It’s not always obvious when you need a data gateway in Azure, and not all gateways are labeled as such. So I thought I would walk through various applications that act as a data gateway and discuss when, where, and how many are needed.
Note: I’m ignoring VPN gateways and application gateways for the rest of this post. You could set up a VPN gateway to get rid of some of the data gateways, but I’m assuming your networking/VPN situation is fixed at this point and working from there. This is a common case in my experience as many organizations are not ready to jump into Express Route when first planning their BI architecture.
Let’s start with what services may require you to use a data gateway.
You will need a data gateway when you are using Power BI, Azure Analysis Services, PowerApps, Microsoft Flow, Azure Logic Apps, Azure Data Factory, or Azure ML with a data source/destination that is in a private network that isn’t connected to your Azure subscription with a VPN gateway. Note that a private network includes on-premises data sources and Azure Virtual Machines as well as Azure SQL Databases and Azure SQL Data Warehouses that require use of VNet service endpoints rather than public endpoints.
Luckily, many of these services can use the same data gateway. Power BI, Azure Analysis Services, PowerApps, Microsoft Flow, and Logic Apps all use the On Premises Data Gateway. Azure Data Factory (V1 and V2) and Azure Machine Learning Studio use the Data Factory Self-Hosted Integration Runtime.
On Premises Data Gateway (Power BI et al.)
If you are using one or more of the following:
- Power BI
- Azure Analysis Services
- Microsoft Flow
- Logic Apps
and you have a data source in a private network, you need at least one gateway. But there are a few considerations that might cause you to set up more gateways.
- Your services must be in the same region to use the same gateway. This means that your Power BI/Office 365 region and Azure region for your Azure Analysis Services resource must match for them to all use one gateway. If you have resources in different regions, you will need one gateway per region.
- You may want high availability for your gateway. You can create high availability clusters so when one gateway is down, traffic is rerouted to another available gateway in the cluster.
- You may want to segment traffic to ensure the necessary resources for certain ad hoc live/direct queries or scheduled refreshes. If your usage and refresh patterns warrant it, you may want to set up one gateway for scheduled refreshes and one gateway for live/direct queries back to any on-premises data sources. Or you might make sure live/direct queries for two different high-traffic models go through different gateways so as not to block each other.

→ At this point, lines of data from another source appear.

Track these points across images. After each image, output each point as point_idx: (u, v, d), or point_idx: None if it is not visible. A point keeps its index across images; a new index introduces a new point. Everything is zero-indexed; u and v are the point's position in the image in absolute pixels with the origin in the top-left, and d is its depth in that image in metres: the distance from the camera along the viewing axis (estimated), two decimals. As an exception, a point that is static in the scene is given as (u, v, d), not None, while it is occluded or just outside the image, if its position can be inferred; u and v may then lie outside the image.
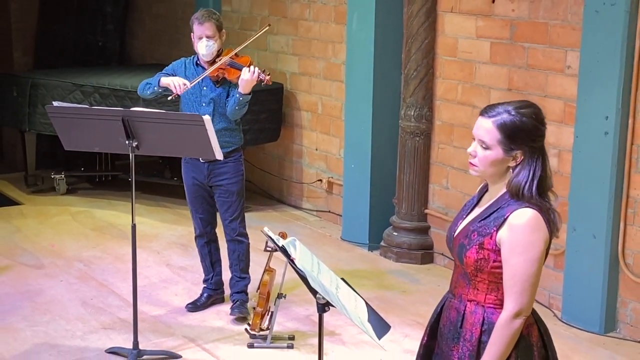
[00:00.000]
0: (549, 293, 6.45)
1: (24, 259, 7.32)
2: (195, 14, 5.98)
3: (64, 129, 5.42)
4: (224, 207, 6.07)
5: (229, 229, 6.11)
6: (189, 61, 6.06)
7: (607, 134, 5.84)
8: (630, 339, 5.98)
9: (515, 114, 3.10)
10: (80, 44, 11.46)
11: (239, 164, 6.07)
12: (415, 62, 7.26)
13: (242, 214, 6.15)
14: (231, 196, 6.03)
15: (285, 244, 3.51)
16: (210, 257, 6.28)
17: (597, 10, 5.81)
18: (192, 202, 6.15)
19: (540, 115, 3.15)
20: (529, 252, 3.06)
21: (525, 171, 3.11)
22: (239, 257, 6.14)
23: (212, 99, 5.92)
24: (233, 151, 6.01)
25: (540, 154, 3.14)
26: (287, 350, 5.71)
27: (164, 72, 6.02)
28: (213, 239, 6.27)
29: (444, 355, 3.32)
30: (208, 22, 5.87)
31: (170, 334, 5.93)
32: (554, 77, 6.32)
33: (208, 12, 5.96)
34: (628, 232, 5.95)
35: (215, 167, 5.97)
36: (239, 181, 6.07)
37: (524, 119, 3.10)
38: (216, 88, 5.93)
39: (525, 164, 3.12)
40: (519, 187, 3.10)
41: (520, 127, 3.09)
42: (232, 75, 5.88)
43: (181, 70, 6.01)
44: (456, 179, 7.23)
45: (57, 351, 5.63)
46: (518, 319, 3.09)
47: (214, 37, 5.89)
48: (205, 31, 5.87)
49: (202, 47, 5.89)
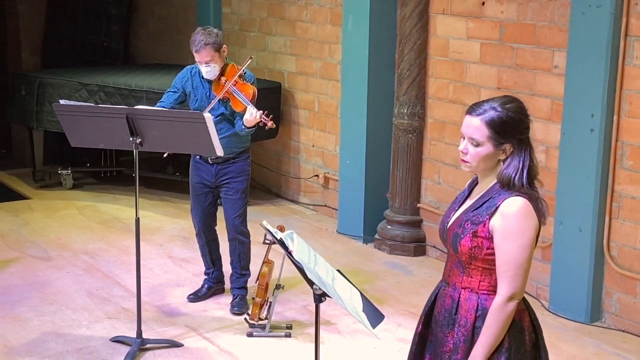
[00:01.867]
0: (537, 284, 6.45)
1: (32, 251, 7.31)
2: (192, 37, 5.75)
3: (70, 126, 5.40)
4: (228, 205, 6.03)
5: (232, 227, 6.04)
6: (194, 72, 5.93)
7: (593, 131, 5.84)
8: (615, 328, 5.98)
9: (502, 110, 3.13)
10: (85, 44, 11.44)
11: (246, 164, 6.04)
12: (408, 62, 7.25)
13: (245, 213, 6.10)
14: (236, 194, 5.99)
15: (283, 237, 3.51)
16: (210, 256, 6.26)
17: (583, 12, 5.81)
18: (193, 199, 6.11)
19: (524, 109, 3.20)
20: (520, 239, 3.09)
21: (515, 162, 3.15)
22: (240, 255, 6.12)
23: (220, 114, 5.85)
24: (241, 152, 5.99)
25: (528, 145, 3.18)
26: (285, 339, 5.71)
27: (171, 90, 5.94)
28: (212, 238, 6.23)
29: (438, 341, 3.32)
30: (204, 49, 5.69)
31: (172, 323, 5.92)
32: (542, 76, 6.31)
33: (203, 37, 5.70)
34: (613, 225, 5.95)
35: (223, 167, 5.94)
36: (245, 180, 6.03)
37: (510, 114, 3.13)
38: (223, 106, 5.86)
39: (515, 156, 3.15)
40: (510, 177, 3.13)
41: (508, 121, 3.12)
42: (236, 107, 5.76)
43: (188, 83, 5.91)
44: (447, 174, 7.23)
45: (63, 340, 5.62)
46: (511, 302, 3.12)
47: (213, 60, 5.74)
48: (203, 58, 5.73)
49: (204, 71, 5.79)
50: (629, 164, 5.82)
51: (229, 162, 5.94)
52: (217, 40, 5.75)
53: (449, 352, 3.26)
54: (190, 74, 5.96)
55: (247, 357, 5.47)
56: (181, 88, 5.94)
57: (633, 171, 5.80)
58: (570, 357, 5.54)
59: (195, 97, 5.92)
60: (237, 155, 5.94)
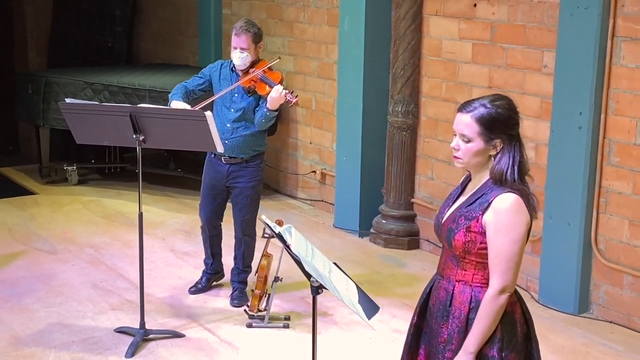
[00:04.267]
0: (527, 277, 6.44)
1: (38, 244, 7.30)
2: (236, 23, 5.78)
3: (75, 124, 5.39)
4: (237, 207, 5.97)
5: (240, 229, 5.99)
6: (225, 64, 5.90)
7: (581, 128, 5.83)
8: (602, 319, 5.97)
9: (491, 107, 3.14)
10: (90, 44, 11.42)
11: (259, 170, 5.94)
12: (402, 62, 7.24)
13: (255, 217, 6.00)
14: (245, 199, 5.92)
15: (281, 231, 3.50)
16: (211, 249, 6.22)
17: (571, 13, 5.80)
18: (205, 196, 6.03)
19: (513, 106, 3.20)
20: (512, 233, 3.09)
21: (506, 158, 3.15)
22: (244, 253, 6.08)
23: (242, 108, 5.79)
24: (255, 156, 5.89)
25: (517, 141, 3.18)
26: (283, 329, 5.70)
27: (198, 76, 5.90)
28: (216, 233, 6.18)
29: (433, 332, 3.32)
30: (244, 34, 5.68)
31: (174, 314, 5.91)
32: (532, 75, 6.30)
33: (246, 25, 5.73)
34: (600, 220, 5.94)
35: (236, 168, 5.86)
36: (256, 185, 5.93)
37: (499, 110, 3.14)
38: (247, 97, 5.79)
39: (505, 151, 3.16)
40: (502, 172, 3.14)
41: (497, 117, 3.13)
42: (262, 90, 5.71)
43: (216, 74, 5.87)
44: (440, 170, 7.22)
45: (69, 330, 5.61)
46: (503, 295, 3.12)
47: (248, 49, 5.70)
48: (240, 43, 5.70)
49: (236, 57, 5.73)
50: (616, 160, 5.81)
51: (242, 164, 5.85)
52: (258, 32, 5.78)
53: (443, 342, 3.25)
54: (221, 65, 5.93)
55: (247, 347, 5.46)
56: (208, 76, 5.89)
57: (620, 167, 5.79)
58: (560, 347, 5.53)
59: (220, 88, 5.84)
60: (251, 158, 5.85)
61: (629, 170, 5.74)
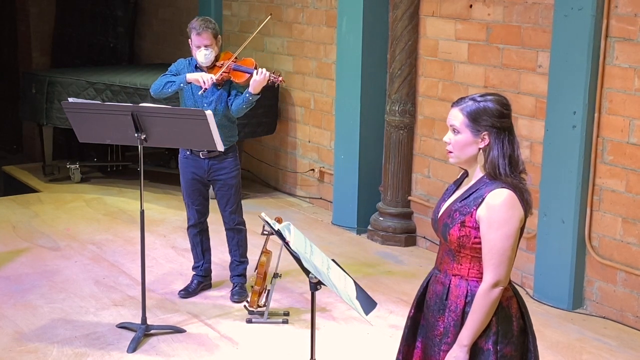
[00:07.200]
0: (522, 273, 6.44)
1: (41, 241, 7.29)
2: (192, 23, 5.80)
3: (78, 123, 5.38)
4: (223, 200, 5.97)
5: (229, 219, 6.01)
6: (187, 63, 5.91)
7: (575, 127, 5.83)
8: (596, 315, 5.97)
9: (480, 101, 3.19)
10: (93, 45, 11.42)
11: (237, 160, 5.98)
12: (399, 62, 7.23)
13: (240, 204, 6.05)
14: (230, 189, 5.94)
15: (280, 228, 3.49)
16: (201, 246, 6.17)
17: (565, 14, 5.79)
18: (189, 195, 6.01)
19: (503, 101, 3.22)
20: (504, 228, 3.10)
21: (495, 150, 3.16)
22: (238, 243, 6.08)
23: (212, 100, 5.80)
24: (230, 148, 5.89)
25: (507, 134, 3.18)
26: (282, 325, 5.69)
27: (169, 73, 5.90)
28: (204, 228, 6.16)
29: (430, 325, 3.32)
30: (205, 32, 5.72)
31: (175, 310, 5.91)
32: (526, 75, 6.29)
33: (204, 22, 5.78)
34: (594, 217, 5.94)
35: (215, 162, 5.87)
36: (236, 175, 5.96)
37: (487, 104, 3.17)
38: (217, 90, 5.81)
39: (493, 144, 3.16)
40: (495, 164, 3.14)
41: (484, 110, 3.16)
42: (239, 78, 5.75)
43: (185, 71, 5.86)
44: (437, 168, 7.22)
45: (72, 326, 5.60)
46: (496, 289, 3.12)
47: (211, 45, 5.75)
48: (203, 41, 5.73)
49: (201, 56, 5.76)
50: (609, 158, 5.80)
51: (220, 157, 5.85)
52: (216, 27, 5.83)
53: (439, 335, 3.26)
54: (188, 63, 5.92)
55: (247, 342, 5.45)
56: (177, 74, 5.87)
57: (613, 165, 5.79)
58: (554, 343, 5.53)
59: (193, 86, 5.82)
60: (227, 149, 5.82)
61: (622, 168, 5.74)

This isn’t always warranted, but it can be a good strategy.
Data Factory Self-hosted Integration Runtime
If you are using Azure Data Factory (V1 or V2) or Azure ML with a data source in a private network, you will need at least one gateway. But that gateway is called a Self-hosted Integration Runtime (IR).
Self-hosted IRs can be shared across data factories in the same Azure Active Directory tenant. They can be associated with up to four machines to scale out or provide higher availability. So while you may only need one node, you might want a second so that your IR is not the single point of failure.
Or you may want multiple IRs to boost throughput of copy activities. For instance, copying from an on-premises file server with one IR node is about 195 Megabytes per second (MB/s). But with 4 IR nodes, it can be as fast as 505 MB/s.
Factors that Affect the Number of Data Gateways Needed
The main factors determining the number of gateways you need are:
- Number of data sources in private networks (including Azure VNets)
- Location of services in Azure and O365 (number of regions and tenants)
- Desire for high availability
- Desire for increased throughput or segmented traffic
If you are importing your data to Azure and using an Azure SQL DB with no VNet as the source for your Power BI model, you won’t need an On Premises Data Gateway. If you used Data Factory to copy your data from an on-premises SQL Server to Azure Data Lake and then Azure SQL DB, you need a Self-Hosted Integration Runtime.
If all your source data is already in Azure, and your source for Power BI or Azure Analysis Services is Azure SQL DW on a VNet, you will need at least one On-Premises Data Gateway.
If you import a lot of data to Azure every day using Data Factory, and you land that data to Azure SQL DW on a VNet, then use Azure Analysis Services as the data source for Power BI reports, you might want a self-hosted integration runtime with a few nodes and a couple of on-premises gateways clustered for high availability.
Have a Plan For Your Gateways
The gateways/integration runtimes are not hard to install. They are just often not considered, and projects get stalled waiting until a machine is provisioned to install them on. And many people forget to plan for high availability in their gateways. Make sure you have the right number of gateways and IR nodes to get your desired features and connectivity. You can add gateways/nodes later, but you don’t want to get caught with no high availability when it really matters.